Text segment:

I appreciate the kind words Carl M. Cannon had to say (“Untruth and Consequences,” January/February Atlantic) about my intellectual honesty and the arguments in my book, When Presidents Lie: A History of Official Deception and Its Consequences, but I’m afraid we differ on what it was I was trying to say. Cannon writes that I argue, “Although wartime may be when presidents can get away with lying—and is perhaps even when they most feel the need to lie—recent American history suggests that it is also when the costs of a lie may be too high.”
In fact, I don’t have a problem with most genuine wartime lies. I accept the fact that troop movements and the like must be protected even at the cost of explicit and purposeful presidential dishonesty. What I object to is the manipulation of the threat of war—or a state of affairs depicted to be one of perpetual war—to defend lies that are, in fact, unrelated. In the case of Yalta, for instance, I do not object to the secrecy—and the lies necessary to protect the secrecy—of the Far Eastern agreement, when the Allies were readying an invasion of Japan and did not want to alert the enemy to the possibility of Soviet participation.
What I argue is that Franklin D. Roosevelt did himself, his party, and his country no favors in presenting his agreement with our wartime ally in Eastern Europe as something that it clearly wasn’t. The war, in that case, was an excuse for FDR to avoid telling the country that he was actually forced to make concessions to Soviet interests in Poland and elsewhere that were inconsistent with his rhetoric.

Exercise inputs:
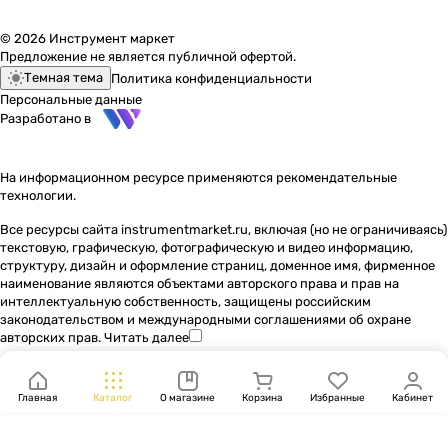
© 2026 Инструмент маркет
Предложение не является публичной офертой.
Темная тема
Политика конфиденциальности
Персональные данные
Разработано в
На информационном ресурсе применяются
рекомендательные
технологии
.
Все ресурсы сайта instrumentmarket.ru, включая (но не ограничиваясь)
текстовую, графическую, фотографическую и видео информацию,
структуру, дизайн и оформление страниц, доменное имя, фирменное
наименование являются объектами авторского права и прав на
интеллектуальную собственность, защищены российским
законодательством и международными соглашениями об охране
авторских прав.
Читать далее
Главная
Каталог
О магазине
Корзина
Избранные
Кабинет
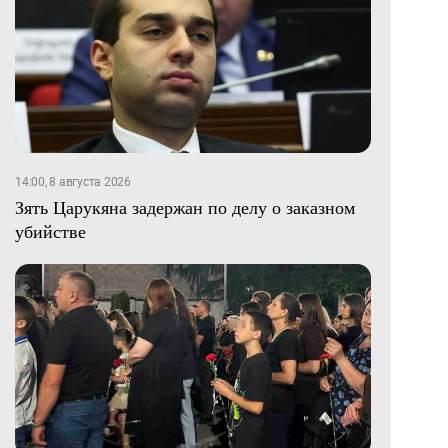
14:00, 8 августа 2026
Зять Царукяна задержан по делу о заказном
убийстве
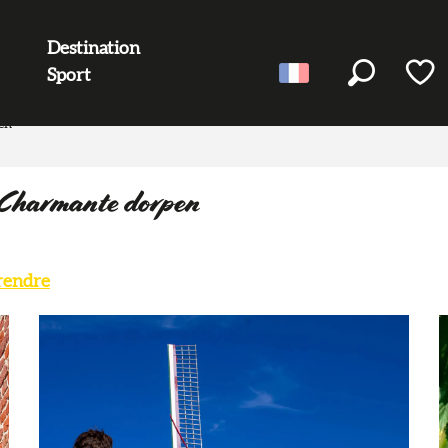
Destination
Sport
Recherc
Voir l
en
/ Charmante dorpen
rendre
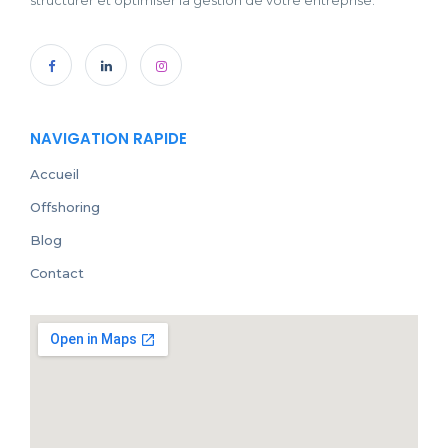
NAVIGATION RAPIDE
Accueil
Offshoring
Blog
Contact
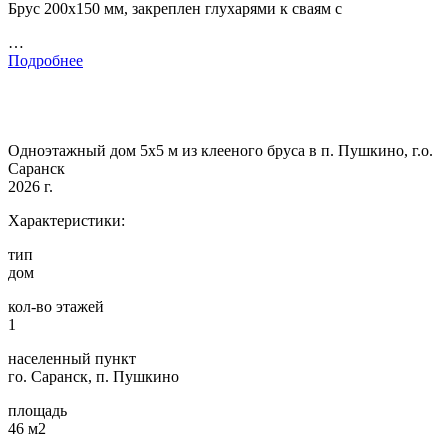
Брус 200х150 мм, закреплен глухарями к сваям с
…
Подробнее
Одноэтажный дом 5х5 м из клееного бруса в п. Пушкино, г.о.
Саранск
2026 г.
Характеристики:
тип
дом
кол-во этажей
1
населенный пункт
го. Саранск, п. Пушкино
площадь
46 м2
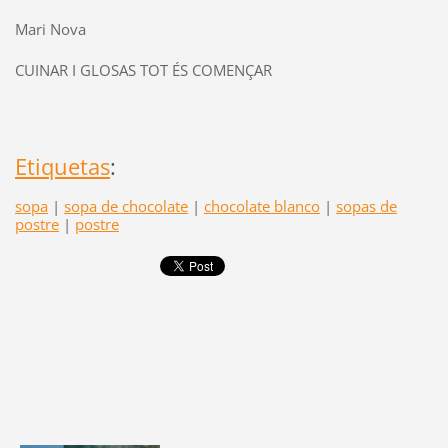
Mari Nova
CUINAR I GLOSAS TOT ÉS COMENÇAR
Etiquetas
:
sopa
|
sopa de chocolate
|
chocolate blanco
|
sopas de
postre
|
postre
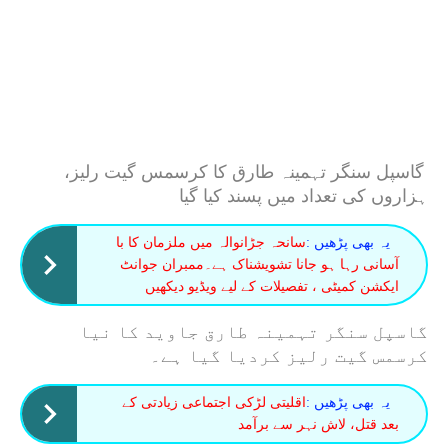
گاسپل سنگر تہمینہ طارق کا کرسمس گیت رلیز،
ہزاروں کی تعداد میں پسند کیا گیا
یہ بھی پڑھیں :
سانحہ جڑانوالہ میں ملزمان کا با
آسانی رہا ہو جانا تشویشناک ہے۔ممبران جوانٹ
ایکشن کمیٹی ، تفصیلات کے لیے ویڈیو دیکھیں
گاسپل سنگر تہمینہ طارق جاوید کا نیا
کرسمس گیت رلیز کردیا گیا ہے۔
یہ بھی پڑھیں :
اقلیتی لڑکی اجتماعی زیادتی کے
بعد قتل، لاش نہر سے برآمد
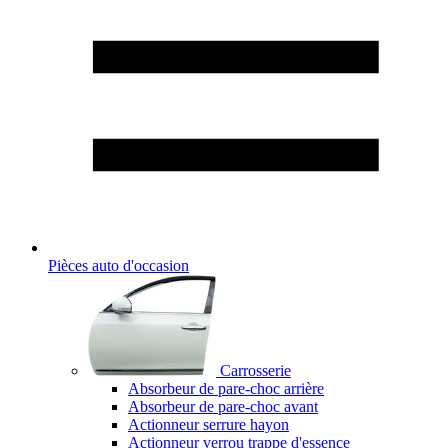
Pièces auto d'occasion
Carrosserie
Absorbeur de pare-choc arrière
Absorbeur de pare-choc avant
Actionneur serrure hayon
Actionneur verrou trappe d'essence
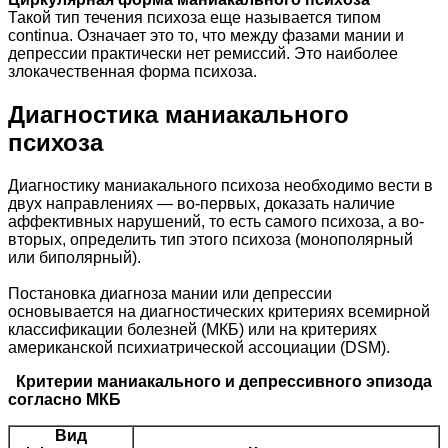
Такой тип течения психоза еще называется типом
continua. Означает это то, что между фазами мании и
депрессии практически нет ремиссий. Это наиболее
злокачественная форма психоза.
Диагностика маниакального
психоза
Диагностику маниакального психоза необходимо вести в
двух направлениях — во-первых, доказать наличие
аффективных нарушений, то есть самого психоза, а во-
вторых, определить тип этого психоза (монополярный
или биполярный).
Постановка диагноза мании или депрессии
основывается на диагностических критериях всемирной
классификации болезней (МКБ) или на критериях
американской психиатрической ассоциации (DSM).
Критерии маниакального и депрессивного эпизода
согласно МКБ
Вид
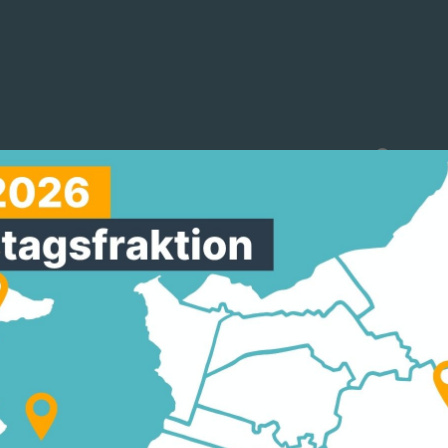
reinigungen
Arbeitskreise
Mitmachen
F, IRMGARD KLAFF-I
NTZ & MICHAEL GAHL
EN NÄHER BRINGEN
8 in Hessen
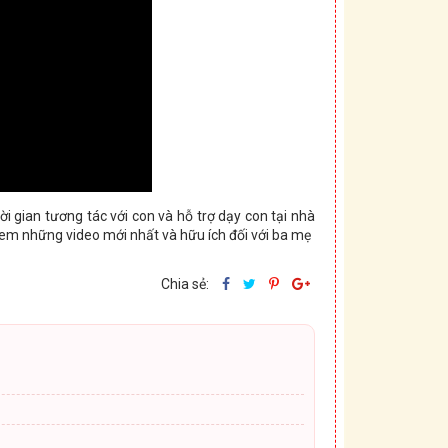
 gian tương tác với con và hỗ trợ dạy con tại nhà
xem những video mới nhất và hữu ích đối với ba mẹ
Chia sẻ:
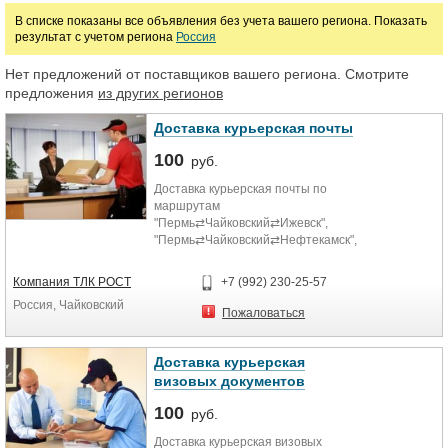
В списке показаны все объявления без учета вашего региона. Показать
результат с учетом региона
Россия
Нет предложений от поставщиков вашего региона. Смотрите
предложения
из других регионов
Доставка курьерская почты
100
руб.
Доставка курьерская почты по
маршрутам
"Пермь⇄Чайковский⇄Ижевск",
"Пермь⇄Чайковский⇄Нефтекамск",
"Ижевск⇄Чайковский⇄Нефтекамск"
всего за 1 сутки.
Компания ТЛК РОСТ
+7 (992) 230-25-57
Россия, Чайковский
Пожаловаться
Доставка курьерская
визовых документов
100
руб.
Доставка курьерская визовых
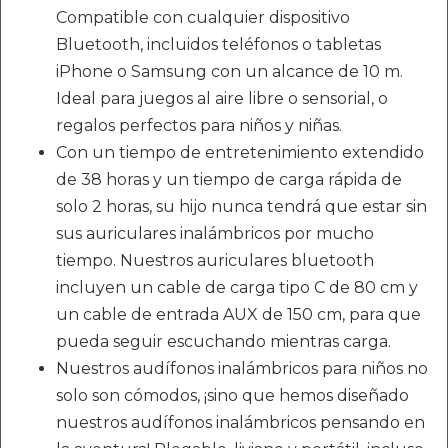
Compatible con cualquier dispositivo
Bluetooth, incluidos teléfonos o tabletas
iPhone o Samsung con un alcance de 10 m.
Ideal para juegos al aire libre o sensorial, o
regalos perfectos para niños y niñas.
Con un tiempo de entretenimiento extendido
de 38 horas y un tiempo de carga rápida de
solo 2 horas, su hijo nunca tendrá que estar sin
sus auriculares inalámbricos por mucho
tiempo. Nuestros auriculares bluetooth
incluyen un cable de carga tipo C de 80 cm y
un cable de entrada AUX de 150 cm, para que
pueda seguir escuchando mientras carga.
Nuestros audífonos inalámbricos para niños no
solo son cómodos, ¡sino que hemos diseñado
nuestros audífonos inalámbricos pensando en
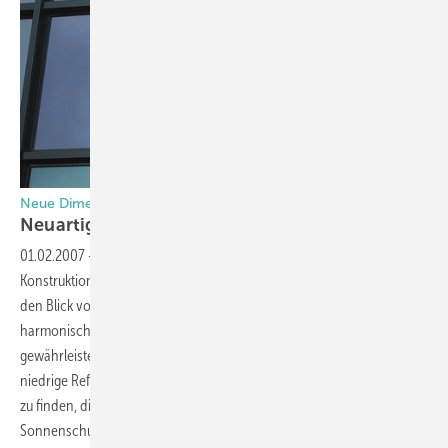
Neue Dimensionen für die architektonische Kreativität
Neuartige
Fassadenplatten
01.02.2007
-
Blickdichte Fassadenplatten haben die Aufgabe,
Konstruktionselemente sowie Isolationseinrichtungen zu verdecken,
den Blick von außen nach innen zu verhindern und einen
harmonischen Gesamteindruck einer Ganzglasfassade zu
gewährleisten. Hochtransparente Verglasungen haben oft eine sehr
niedrige Reflexion. Es ist schwierig, dafür undurchsichtige Materialien
zu finden, die den gleichen Reflexionseindruck haben wie das
Sonnenschutzglas. Ein Beschichtungsverfahren, das es ermöglicht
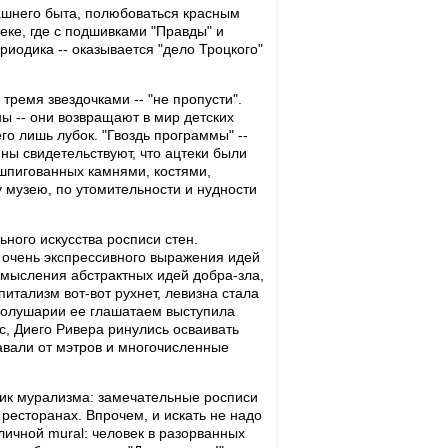
дашнего быта, полюбоваться красным
еке, где с подшивками "Правды" и
риодика -- оказывается "дело Троцкого"
ремя звездочками -- "не пропусти".
ы -- они возвращают в мир детских
его лишь лубок. "Гвоздь программы" --
ны свидетельствуют, что ацтеки были
ашпигованных камнями, костями,
у музею, по утомительности и нудности
ного искусства росписи стен.
 очень экспрессивного выражения идей
смысления абстрактных идей добра-зла,
питализм вот-вот рухнет, левизна стала
 полушарии ее глашатаем выступила
ос, Диего Ривера ринулись осваивать
авали от мэтров и многочисленные
ик мурализма: замечательные росписи
 ресторанах. Впрочем, и искать не надо
уличной mural: человек в разорванных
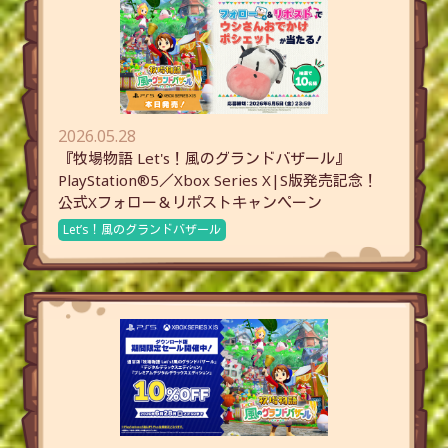
2026.05.28
『牧場物語 Let's！風のグランドバザール』
PlayStation®5／Xbox Series X|S版発売記念！
公式Xフォロー＆リポストキャンペーン
Let’s！風のグランドバザール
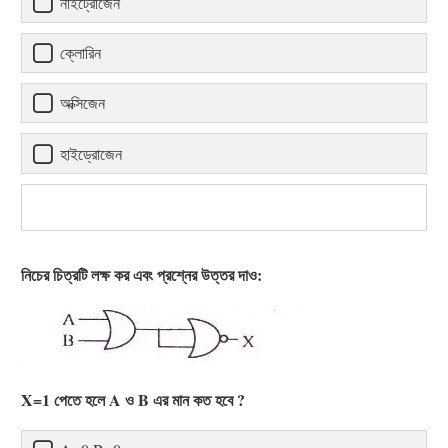
নাইট্রোজেন
ক্লোরিন
অক্সিজেন
হাইড্রোজেন
নিচের চিত্রটি লক্ষ কর এবং প্রশ্নের উত্তর দাও:
X=1 পেতে হলে A ও B এর মান কত হবে ?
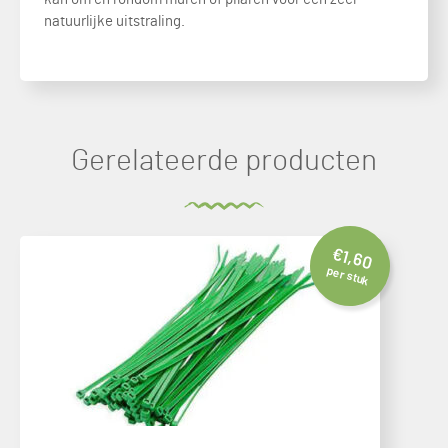
natuurlijke uitstraling.
Gerelateerde producten
€
1,60
per stuk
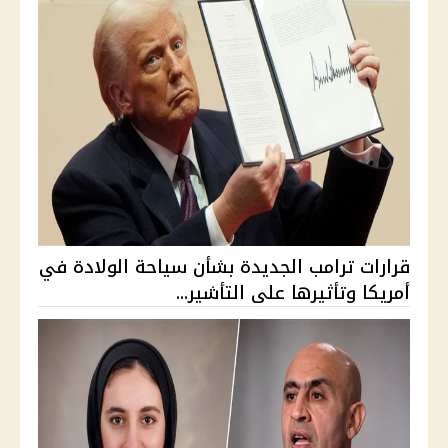
قرارات ترامب الجديدة بشأن سياحة الولادة في
أمريكا وتأثيرها على التأشير...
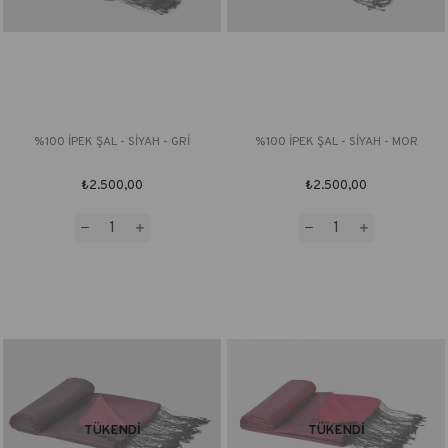
%100 İPEK ŞAL - SİYAH - GRİ
%100 İPEK ŞAL - SİYAH - MOR
₺2.500,00
₺2.500,00
TÜKENDI
TÜKENDI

Things to do:
#1 From the records, list as a numbered list the lines running from the line with "Compatible con cualquier dispositivo" to the line with "sus auriculares inalámbricos por mucho", both included, omitting any blank lines.
#2 Continue the letter on presidential deception in wartime from the point at which it stops.

Your responses:
#1
1. Compatible con cualquier dispositivo
2. Bluetooth, incluidos teléfonos o tabletas
3. iPhone o Samsung con un alcance de 10 m.
4. Ideal para juegos al aire libre o sensorial, o
5. regalos perfectos para niños y niñas.
6. Con un tiempo de entretenimiento extendido
7. de 38 horas y un tiempo de carga rápida de
8. solo 2 horas, su hijo nunca tendrá que estar sin
9. sus auriculares inalámbricos por mucho

#2
Similarly, John F. Kennedy lied about the solution to the Cuban missile crisis after the threat of war had already passed. Lyndon Johnson and Ronald Reagan, like George W. Bush, lied to the nation in order to try to get us into war. Bush convinced the nation that an imminent threat to our security existed when, in reality, it did not; there was only the president’s ambition to act without the inconvenience of a properly informed public discourse about his intentions. In each case, reality demanded its tribute.
New York, N.Y.
In Carl Cannon’s otherwise terrific “Untruth and Consequences,” the author misstates the record after Franklin Roosevelt made his famous 1932 campaign pledge in Pittsburgh to balance the budget and cut spending by 25 percent. As I explain in The Defining Moment: FDR’s Hundred Days and the Triumph of Hope, Roosevelt actually fulfilled this promise at first, balancing the budget and cutting spending by 31 percent. But he quickly pioneered “off-budget” emergency spending and ran up the deficit, which is why his speechwriter jokingly advised him in 1936, “Deny you were ever in Pittsburgh.”
Carl Cannon lists three popular theories to explain George W. Bush’s behavior. A fourth theory, one that explains far more of Bush’s conduct, comes from a quote attributed to Jeb Bush in Ron Suskind’s The One-Percent Doctrine. Jeb is quoted as saying that his brother George seems to genuinely enjoy forcing other people to knuckle under. In other words, he’s a bully. He doesn’t really care whether he’s right or wrong; in fact, he might find it more fun to be wrong and still force everyone to kowtow.
This theory would explain such strange presidential behavior as resubmitting court nominations that he knows the Democrats won’t support; breaking the law on domestic surveillance when he could have easily gotten approval from the FISA Court; and insisting on a troop escalation right after the American voters, his generals, and many Republicans told him that the war had become unwinnable. This theory also explains the president’s refusal to read opinion columns and editorials—because that would mean letting someone else tell him how to think.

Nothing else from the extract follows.